— The records —
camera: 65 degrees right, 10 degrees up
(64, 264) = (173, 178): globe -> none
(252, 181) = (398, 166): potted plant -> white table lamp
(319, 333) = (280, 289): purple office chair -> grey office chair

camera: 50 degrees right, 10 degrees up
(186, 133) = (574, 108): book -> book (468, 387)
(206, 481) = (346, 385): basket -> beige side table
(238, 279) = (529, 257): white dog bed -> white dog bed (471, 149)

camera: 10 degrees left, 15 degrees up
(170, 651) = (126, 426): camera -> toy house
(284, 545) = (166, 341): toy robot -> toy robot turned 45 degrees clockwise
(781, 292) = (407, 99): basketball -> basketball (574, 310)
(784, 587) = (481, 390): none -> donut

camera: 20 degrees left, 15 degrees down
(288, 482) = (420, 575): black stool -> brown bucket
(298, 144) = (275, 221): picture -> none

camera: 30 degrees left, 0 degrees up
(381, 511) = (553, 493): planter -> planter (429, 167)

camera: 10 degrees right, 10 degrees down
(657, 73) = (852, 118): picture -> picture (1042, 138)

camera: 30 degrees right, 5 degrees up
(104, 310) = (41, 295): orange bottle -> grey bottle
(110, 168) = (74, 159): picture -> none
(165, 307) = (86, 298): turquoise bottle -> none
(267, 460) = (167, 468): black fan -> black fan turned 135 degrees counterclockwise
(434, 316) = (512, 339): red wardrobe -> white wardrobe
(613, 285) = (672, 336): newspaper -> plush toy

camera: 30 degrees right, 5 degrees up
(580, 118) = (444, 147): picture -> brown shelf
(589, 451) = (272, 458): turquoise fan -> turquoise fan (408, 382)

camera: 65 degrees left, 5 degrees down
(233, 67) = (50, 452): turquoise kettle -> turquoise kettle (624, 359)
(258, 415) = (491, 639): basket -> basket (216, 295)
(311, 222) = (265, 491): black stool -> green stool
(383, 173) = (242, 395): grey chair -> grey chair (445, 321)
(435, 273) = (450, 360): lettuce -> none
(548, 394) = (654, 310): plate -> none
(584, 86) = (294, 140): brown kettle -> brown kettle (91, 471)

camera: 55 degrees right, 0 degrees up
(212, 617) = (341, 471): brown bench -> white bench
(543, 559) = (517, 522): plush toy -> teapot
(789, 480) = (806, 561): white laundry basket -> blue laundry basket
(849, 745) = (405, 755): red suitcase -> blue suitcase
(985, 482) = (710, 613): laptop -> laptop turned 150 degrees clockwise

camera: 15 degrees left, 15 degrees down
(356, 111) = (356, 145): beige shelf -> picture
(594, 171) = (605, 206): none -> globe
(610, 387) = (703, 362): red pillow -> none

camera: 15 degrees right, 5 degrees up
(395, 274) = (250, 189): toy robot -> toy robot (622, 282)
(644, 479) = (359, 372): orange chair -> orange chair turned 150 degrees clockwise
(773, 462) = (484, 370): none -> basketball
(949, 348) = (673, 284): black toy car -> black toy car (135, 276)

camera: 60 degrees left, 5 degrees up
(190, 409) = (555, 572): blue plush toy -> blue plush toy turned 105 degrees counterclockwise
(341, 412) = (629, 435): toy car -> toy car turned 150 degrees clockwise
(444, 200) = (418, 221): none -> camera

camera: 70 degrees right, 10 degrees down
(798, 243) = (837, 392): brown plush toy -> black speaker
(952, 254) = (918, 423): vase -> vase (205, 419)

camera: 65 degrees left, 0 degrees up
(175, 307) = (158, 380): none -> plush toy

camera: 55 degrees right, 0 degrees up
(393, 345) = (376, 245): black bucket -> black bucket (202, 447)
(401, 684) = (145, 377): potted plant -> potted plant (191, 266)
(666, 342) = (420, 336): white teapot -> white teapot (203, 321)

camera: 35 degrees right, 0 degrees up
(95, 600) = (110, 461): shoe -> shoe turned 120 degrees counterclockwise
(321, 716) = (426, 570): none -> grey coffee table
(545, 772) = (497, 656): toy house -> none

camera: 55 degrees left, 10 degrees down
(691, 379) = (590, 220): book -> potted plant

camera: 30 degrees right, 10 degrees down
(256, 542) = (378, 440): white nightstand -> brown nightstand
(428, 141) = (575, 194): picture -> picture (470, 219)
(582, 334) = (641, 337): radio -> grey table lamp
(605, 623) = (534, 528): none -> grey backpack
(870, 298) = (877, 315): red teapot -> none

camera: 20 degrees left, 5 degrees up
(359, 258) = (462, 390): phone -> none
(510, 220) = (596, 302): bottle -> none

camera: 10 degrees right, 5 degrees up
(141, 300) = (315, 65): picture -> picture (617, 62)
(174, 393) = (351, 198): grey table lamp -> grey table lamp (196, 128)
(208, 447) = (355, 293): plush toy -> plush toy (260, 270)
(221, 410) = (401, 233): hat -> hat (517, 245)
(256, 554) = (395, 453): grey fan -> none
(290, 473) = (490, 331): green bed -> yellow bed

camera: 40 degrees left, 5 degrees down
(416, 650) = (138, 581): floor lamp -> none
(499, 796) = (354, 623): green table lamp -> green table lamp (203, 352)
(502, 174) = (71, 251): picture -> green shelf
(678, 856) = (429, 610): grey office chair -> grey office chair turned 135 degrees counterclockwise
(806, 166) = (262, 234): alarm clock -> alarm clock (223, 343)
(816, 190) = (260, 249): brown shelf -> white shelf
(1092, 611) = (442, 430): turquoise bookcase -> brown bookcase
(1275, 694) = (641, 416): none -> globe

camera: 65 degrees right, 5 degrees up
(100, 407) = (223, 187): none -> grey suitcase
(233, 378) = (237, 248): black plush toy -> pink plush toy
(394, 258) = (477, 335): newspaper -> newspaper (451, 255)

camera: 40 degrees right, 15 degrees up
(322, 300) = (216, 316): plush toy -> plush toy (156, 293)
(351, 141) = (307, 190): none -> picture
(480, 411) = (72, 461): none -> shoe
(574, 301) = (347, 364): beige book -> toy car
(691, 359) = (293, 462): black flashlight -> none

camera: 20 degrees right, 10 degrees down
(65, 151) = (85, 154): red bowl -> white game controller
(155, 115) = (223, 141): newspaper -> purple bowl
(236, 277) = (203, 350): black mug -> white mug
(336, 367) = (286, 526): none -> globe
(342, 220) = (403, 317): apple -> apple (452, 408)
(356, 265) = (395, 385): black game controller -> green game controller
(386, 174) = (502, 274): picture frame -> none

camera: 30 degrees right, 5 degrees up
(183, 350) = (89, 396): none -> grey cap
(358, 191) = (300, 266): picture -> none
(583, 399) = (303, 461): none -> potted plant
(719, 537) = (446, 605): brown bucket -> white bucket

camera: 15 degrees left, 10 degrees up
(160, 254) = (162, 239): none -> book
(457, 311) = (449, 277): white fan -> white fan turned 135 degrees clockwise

— What you need to do —
Copy down every line of the entries containing the word "office".

— Task response —
(319, 333) = (280, 289): purple office chair -> grey office chair
(678, 856) = (429, 610): grey office chair -> grey office chair turned 135 degrees counterclockwise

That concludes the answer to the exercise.